U.S. Senator Mel Martinez (R-FL) today encouraged his colleagues to swiftly approve the Travel Promotion Act of 2009, an effort to allow the U.S. Travel and Tourism industry to better promote international travel to the United States. Senator Martinez noted that international visits to the U.S. have steadily declined since 2000.
"Last year the United States had 633,000 fewer international travelers than we had in the year 2000. Florida has taken a harder hit, losing 1.3 million visitors over that same period of time," said Martinez speaking on the Senate floor during debate. "The Travel Promotion Act will enable to United States to become its own ambassador by establishing a public-private campaign to promote tourism abroad. It will benefit our economy, it will complement our nation's diplomatic efforts, and perhaps most importantly, it will help to create new jobs."
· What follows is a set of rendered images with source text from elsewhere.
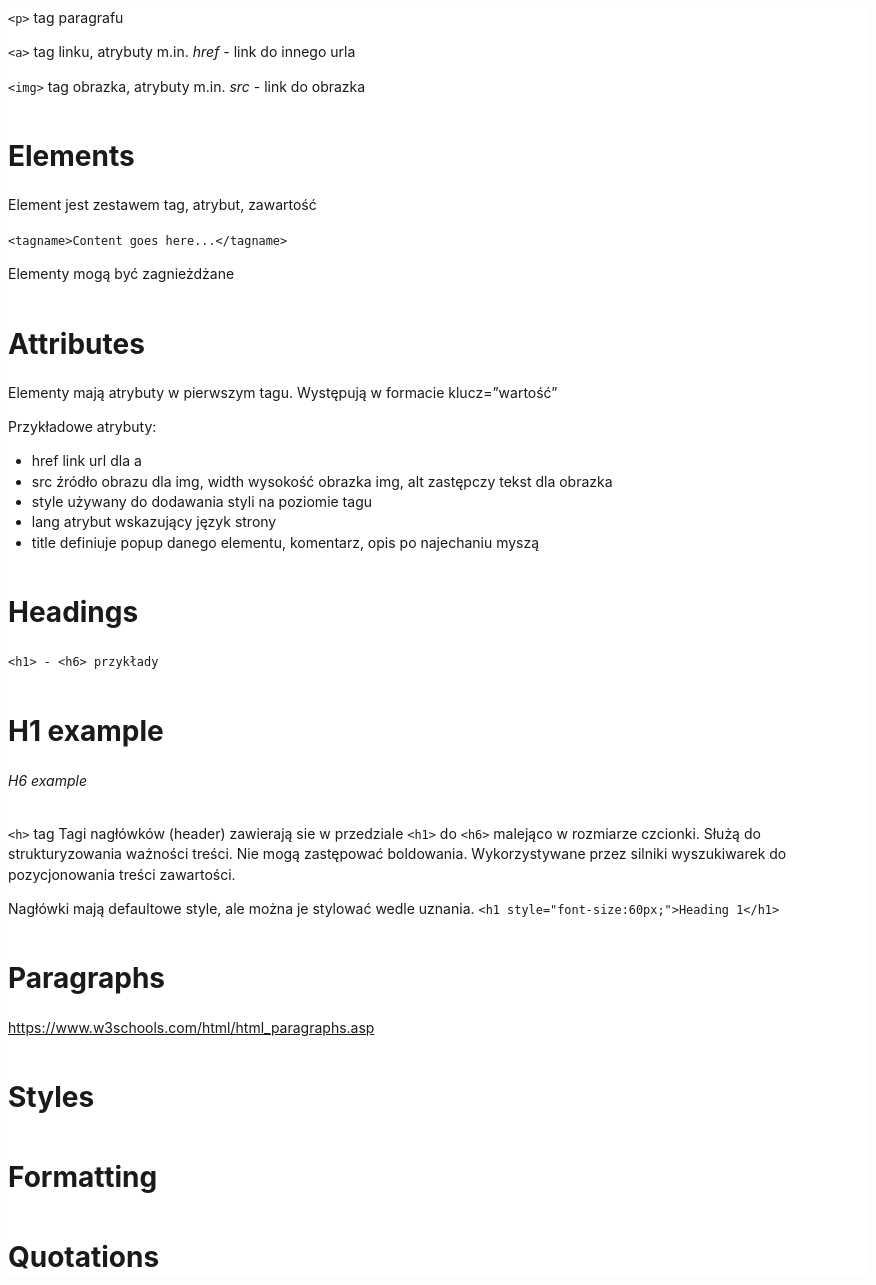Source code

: `<p>` tag paragrafu

`<a>` tag linku, atrybuty m.in. _href_ - link do innego urla

`<img>` tag obrazka, atrybuty m.in. _src_ - link do obrazka

# Elements

Element jest zestawem tag, atrybut, zawartość

`<tagname>Content goes here...</tagname>`

Elementy mogą być zagnieżdżane

# Attributes

Elementy mają atrybuty w pierwszym tagu. Występują w formacie klucz=”wartość”

Przykładowe atrybuty:

-   href link url dla a
-   src źródło obrazu dla img, width wysokość obrazka img, alt zastępczy tekst dla obrazka
-   style używany do dodawania styli na poziomie tagu
-   lang atrybut wskazujący język strony
-   title definiuje popup danego elementu, komentarz, opis po najechaniu myszą

# Headings

`<h1> - <h6> przykłady`

<h1>H1 example</h1>
<h6>H6 example</h6>

`<h>` tag
Tagi nagłówków (header) zawierają sie w przedziale `<h1>` do `<h6>` malejąco w rozmiarze czcionki. Służą do strukturyzowania ważności treści. Nie mogą zastępować boldowania. Wykorzystywane przez silniki wyszukiwarek do pozycjonowania treści zawartości.

Nagłówki mają defaultowe style, ale można je stylować wedle uznania.
`<h1 style="font-size:60px;">Heading 1</h1>`

# Paragraphs

https://www.w3schools.com/html/html_paragraphs.asp

# Styles

# Formatting

# Quotations
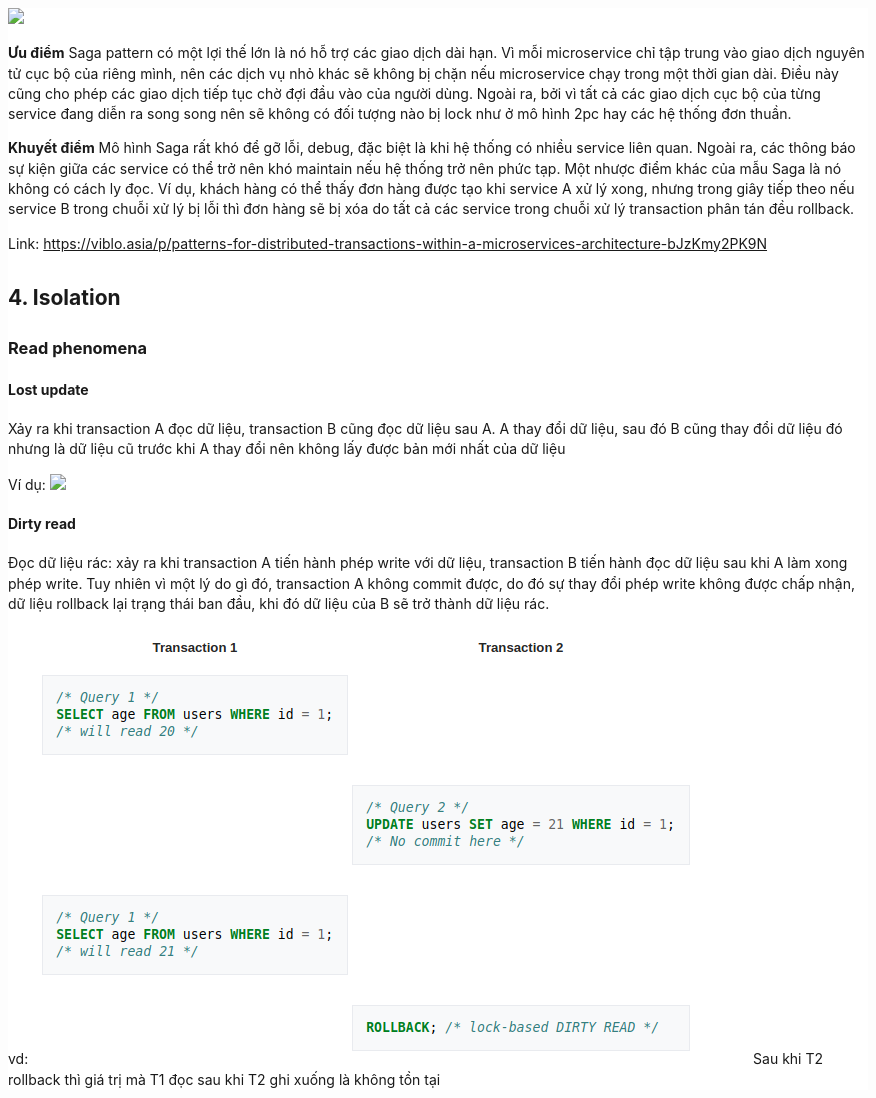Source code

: ![](https://images.viblo.asia/0df1b944-dc39-4621-a454-3f754c805020.png)

**Ưu điểm**
Saga pattern có một lợi thế lớn là nó hỗ trợ các giao dịch dài hạn. Vì mỗi microservice chỉ tập trung vào giao dịch nguyên tử cục bộ của riêng mình, nên các dịch vụ nhỏ khác sẽ không bị chặn nếu microservice chạy trong một thời gian dài. Điều này cũng cho phép các giao dịch tiếp tục chờ đợi đầu vào của người dùng. Ngoài ra, bởi vì tất cả các giao dịch cục bộ của từng service đang diễn ra song song nên sẽ không có đối tượng nào bị lock như ở mô hình 2pc hay các hệ thống đơn thuần.

**Khuyết điểm**
Mô hình Saga rất khó để gỡ lỗi, debug, đặc biệt là khi hệ thống có nhiều service liên quan. Ngoài ra, các thông báo sự kiện giữa các service có thể trở nên khó maintain nếu hệ thống trở nên phức tạp. Một nhược điểm khác của mẫu Saga là nó không có cách ly đọc. Ví dụ, khách hàng có thể thấy đơn hàng được tạo khi service A xử lý xong, nhưng trong giây tiếp theo nếu service B trong chuỗi xử lý bị lỗi thì đơn hàng sẽ bị xóa do tất cả các service trong chuỗi xử lý transaction phân tán đều rollback.

Link: https://viblo.asia/p/patterns-for-distributed-transactions-within-a-microservices-architecture-bJzKmy2PK9N


## 4. Isolation
### Read phenomena
#### Lost update
Xảy ra khi transaction A đọc dữ liệu, transaction B cũng đọc dữ liệu sau A. A thay đổi dữ liệu, sau đó B cũng thay đổi dữ liệu đó nhưng là dữ liệu cũ trước khi A thay đổi nên không lấy được bản mới nhất của dữ liệu 

Ví dụ:
![](https://vladmihalcea.com/wp-content/uploads/2014/09/lostupdatesinglerequesttransactions.png)

#### Dirty read
Đọc dữ liệu rác: xảy ra khi transaction A tiến hành phép write với dữ liệu, transaction B tiến hành đọc dữ liệu sau khi A làm xong phép write. Tuy nhiên vì một lý do gì đó, transaction A không commit được, do đó sự thay đổi phép write không được chấp nhận, dữ liệu rollback lại trạng thái ban đầu, khi đó dữ liệu của B sẽ trở thành dữ liệu rác.

vd:
![](capture_screen/cap4.png)
Sau khi T2 rollback thì giá trị mà T1 đọc sau khi T2 ghi xuống là không tồn tại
Between 2000 and 2008, the United States tourism industry has experienced an estimated 58 million in lost arrivals, $182 billion dollars in lost spending, $27 billion in lost tax receipts, and $47 billion in lost payroll.
"The average international traveler spends forty-five hundred dollars per visit," Martinez stated. "Promoting international tourism is something most other nations do already including China, Canada, Mexico and the European Union. It's time we started competing."
The U.S. House of Representatives already approved the Travel Promotion Act in 2008. The Senate is expected to vote on the bill this week. The measure creates a non-profit organization to promote and attract international travels to the United States.The campaign program would be paid for by private sector contributions and visa fees paid by foreign tourists.